Kabar24.com, JAKARTA — Institusi pemerintahan, termasuk Komisi Pemberantasan Korupsi (KPK) harus bisa mempertanggungjawabkan penggunaan anggaran negara.
"Penggunaan uang rakyat itu harus akuntabel, tapi juga transparan dalam arti kejelasan manfaatnya," ujar pengamat kebijakan publik, Laksamana Muda (Purn) Rosihan Arsyad, Rabu (7/8/2019).
Mantan Gubernur Sumatra Selatan itu mengingatkan bahwa ada potensi penggunaan dana APBN maupun APBD yang tidak tepat sasaran, sehingga tidak ada kemanfaatannya.
“Institusi atau lembaga dan jawatan pemerintahan, yang tidak akuntabel dan menyia-nyiakan anggaran negara perlu dikenai sanksi sesuai aturan yang berlaku. Tidak terkecuali, termasuk semua lembaga legislatif dan yudikatif," ujarnya.
Dia menyinggung KPK yang merupakan lembaga negara di bidang penegakkan hukum yang tentunya menggunakan anggaran negara untuk menunjang kegiatan operasionalnya.
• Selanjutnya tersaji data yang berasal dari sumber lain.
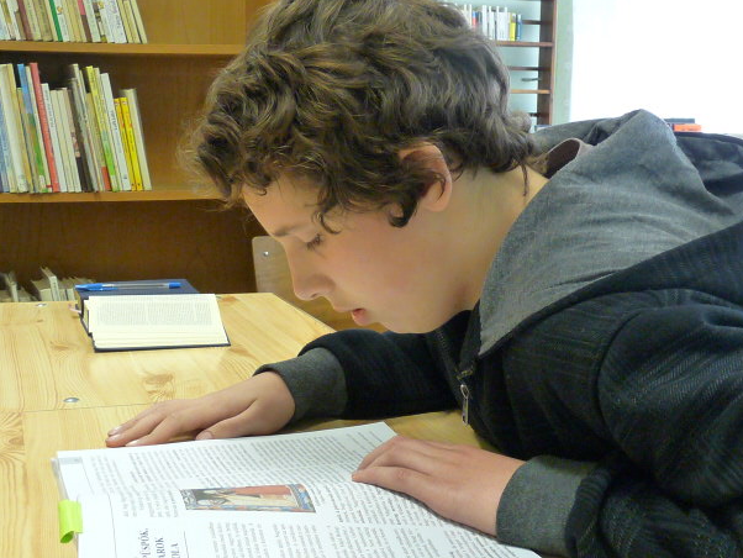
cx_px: 394
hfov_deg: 37.5
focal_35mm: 51
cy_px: 291
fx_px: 1095
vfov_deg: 28.6
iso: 400
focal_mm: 4.8
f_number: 2.8
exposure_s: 1/30
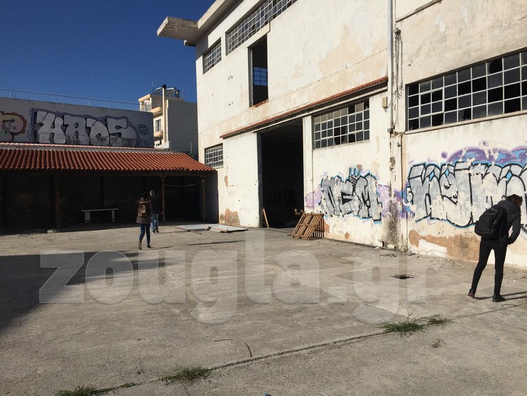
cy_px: 198
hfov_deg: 61.6
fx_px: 442
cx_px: 264
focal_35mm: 29
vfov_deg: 48.3
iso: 32
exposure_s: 1/7937
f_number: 2.2
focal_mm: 4.15
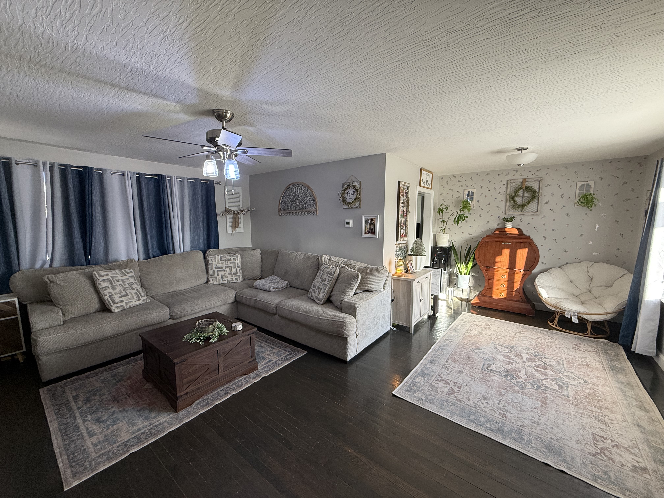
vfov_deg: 85.7
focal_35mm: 14
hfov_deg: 102.1
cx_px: 332
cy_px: 249
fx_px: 269
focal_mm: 2.22
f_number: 2.2
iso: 125
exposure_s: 1/99
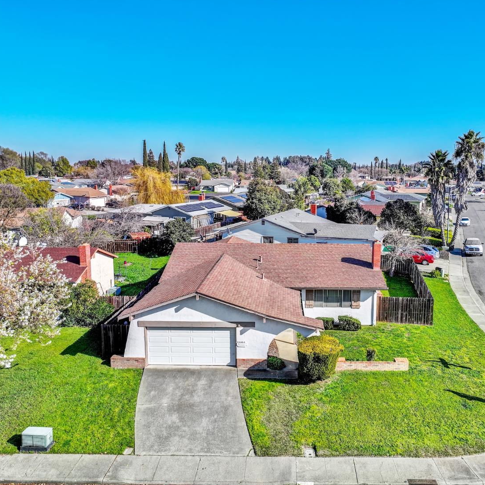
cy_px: 239
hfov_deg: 55.4
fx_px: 460
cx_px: 277
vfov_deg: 55.6
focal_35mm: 29
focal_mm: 12.3
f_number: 2.8
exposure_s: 1/2000
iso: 100
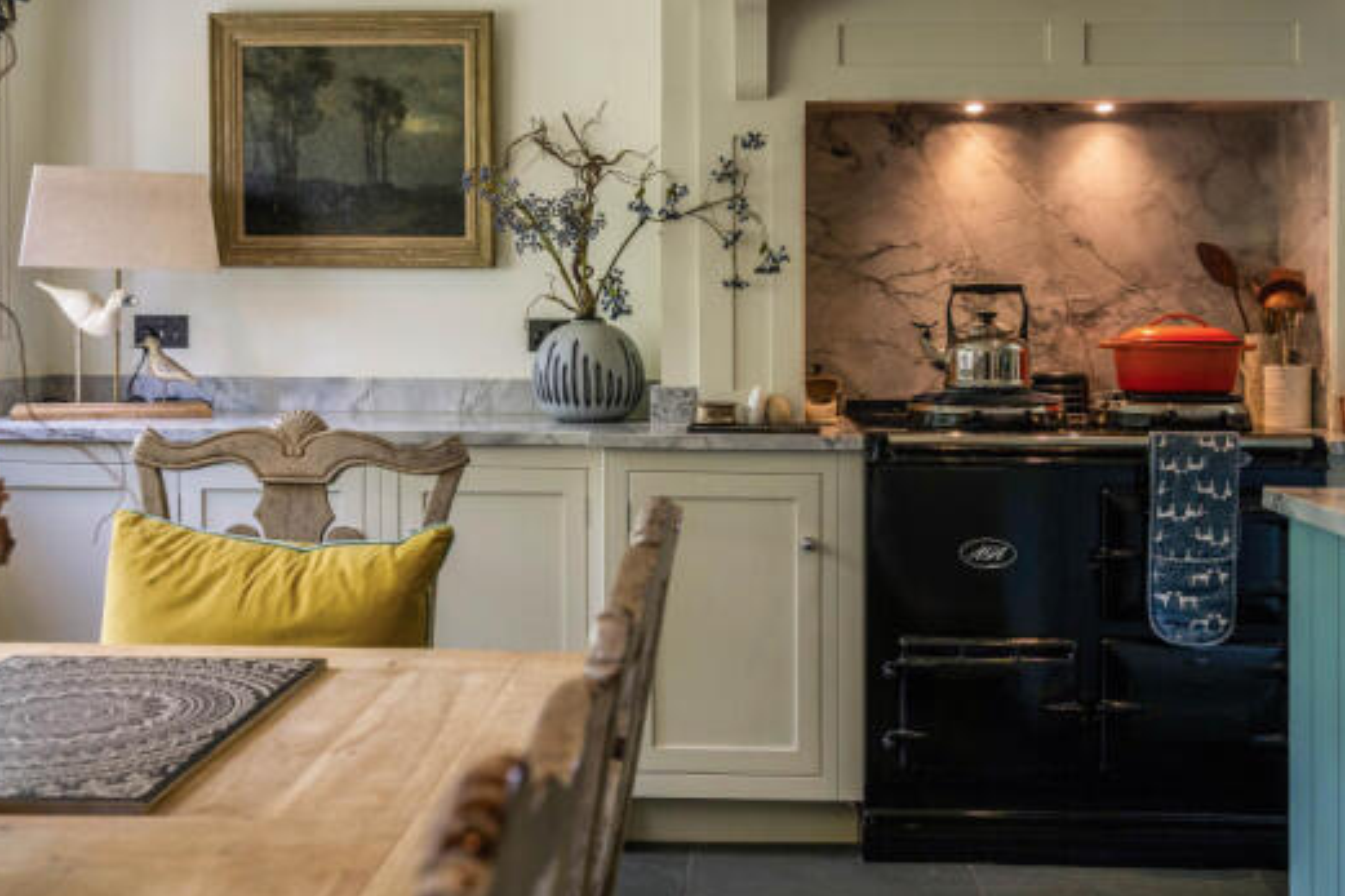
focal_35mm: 39
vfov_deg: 34.1
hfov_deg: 49.5
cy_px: 376
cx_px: 706
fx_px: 1457
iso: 640
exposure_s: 1/50
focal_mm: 31
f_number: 5.6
Oleh karena itu harus pula jelas pertanggungjawaban penggunaannya.
“Sangat penting bagi KPK untuk menjelaskan kepada publik, bagaimana mereka dapat menjustifikasi penggunaan uang rakyat untuk terus menangani perkara yang oleh Mahkamah Agung sudah dinyatakan bukan merupakan perkara pidana. Padahal KPK hanya memiliki yurisdiksi atas ranah pidana,” katanya.
Lanjutnya, jika tidak ada penjelasan yang masuk akal dan dapat diterima publik, berarti dana negara telah terbuang sia-sia.
“Pemerintah harus turun tangan untuk menghentikan penyalahgunaan uang rakyat ini.”
Sebagaimana diketahui, MA dalam putusannya yang dibacakan 9 Juli, menyatakan terdakwa perkara korupsi penerbitan surat keterangan lunas Bantuan Likuiditas Bank Indonesia (BLBI) Syafruddin Aryad Temenggung terbukti melakukan perbuatan sebagaimana didakwakan kepadanya, akan tetapi perbuatan itu tidak merupakan suatu tindak pidana sehingga majelis melepaskan terdakwa tersebut oleh karena itu dari segala tuntutan hukum (ontslag van allerechtsvervolging).
Akan tetapi, KPK masih terus memburu Sjamsul Nursalim, pemegang saham pengendali BDNI beserta istrinya Itjih Nur salim yang belakangan telah dimasukkan ke dalam daftar pencarian orang.
Sjamsul dan Itjih sebelumnya dituduh bersama-sama dengan Syafruddin Temenggung telah melakukan perbuatan pidana terkait penerbitan surat keterangan lunas padahal BDNI dianggap masih memiliki utang Rp4,5 triliun.